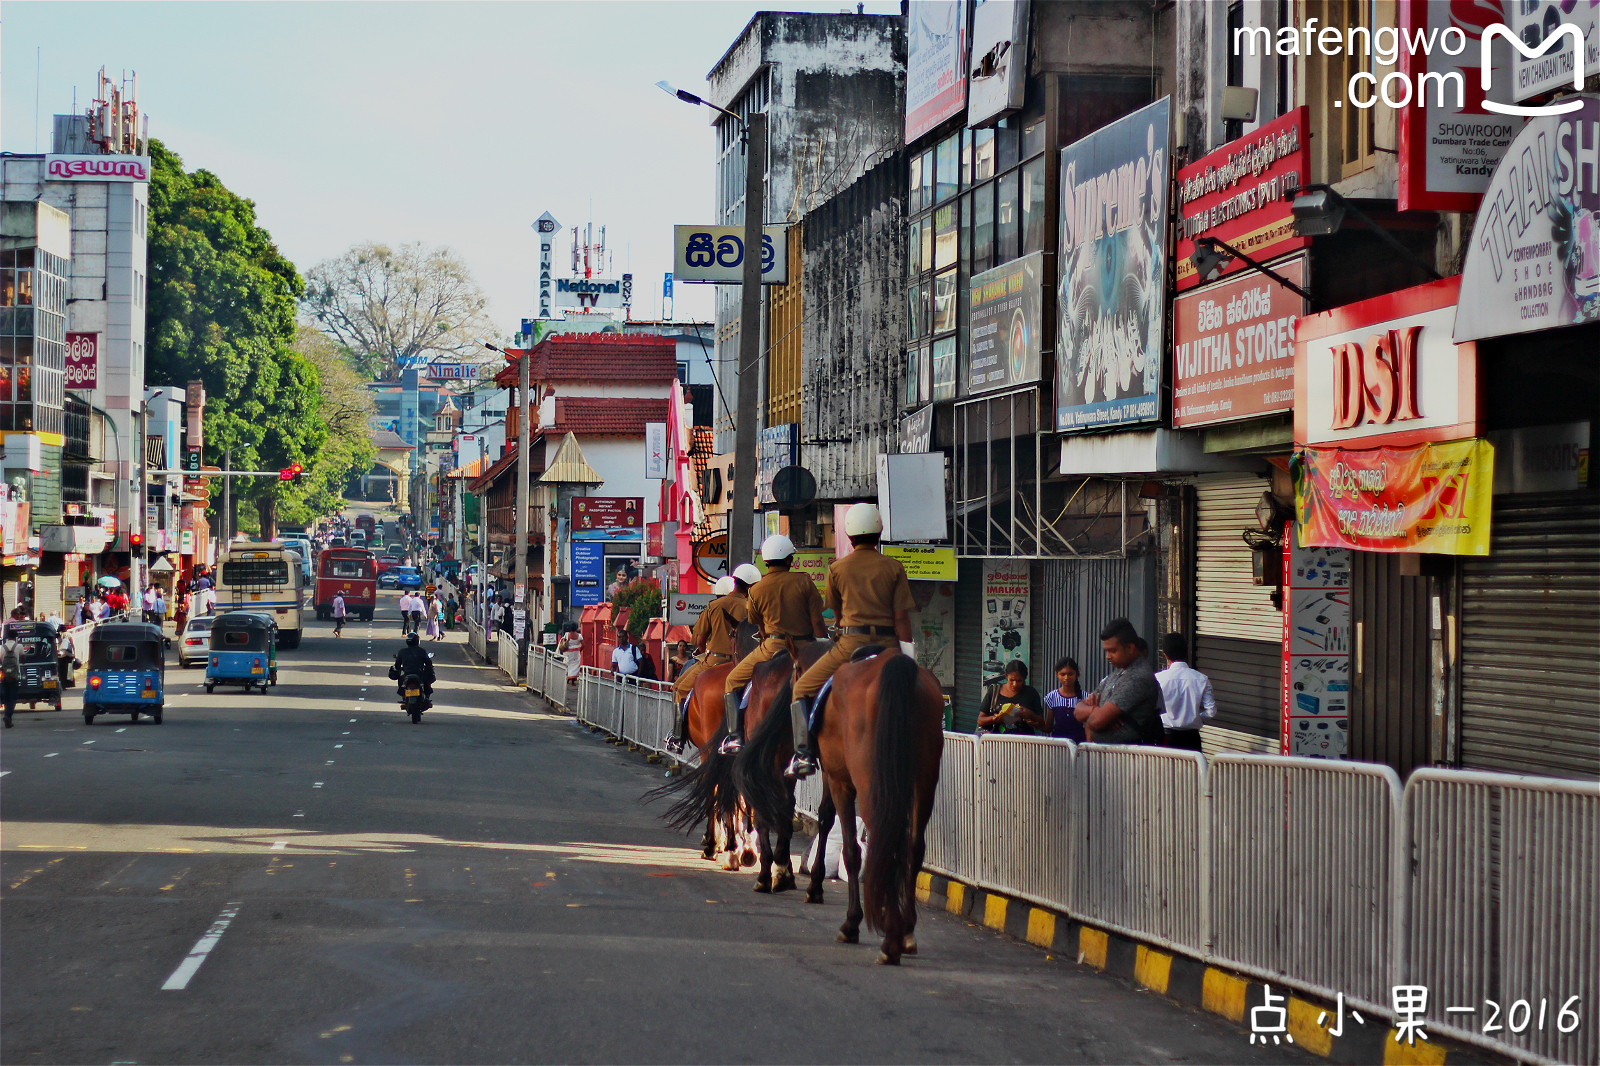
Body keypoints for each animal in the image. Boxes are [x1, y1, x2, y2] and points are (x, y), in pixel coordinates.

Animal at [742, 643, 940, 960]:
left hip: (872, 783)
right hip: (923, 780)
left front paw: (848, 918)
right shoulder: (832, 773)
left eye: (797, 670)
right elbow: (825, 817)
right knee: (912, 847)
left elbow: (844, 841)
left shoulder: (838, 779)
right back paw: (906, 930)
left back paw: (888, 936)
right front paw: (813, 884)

[BRIEF] What lines in the listing above hold the string "left"? List them.

[RESPONSE]
left hip: (872, 783)
left front paw: (848, 918)
left eye: (797, 670)
left elbow: (844, 841)
left shoulder: (838, 779)
left back paw: (888, 936)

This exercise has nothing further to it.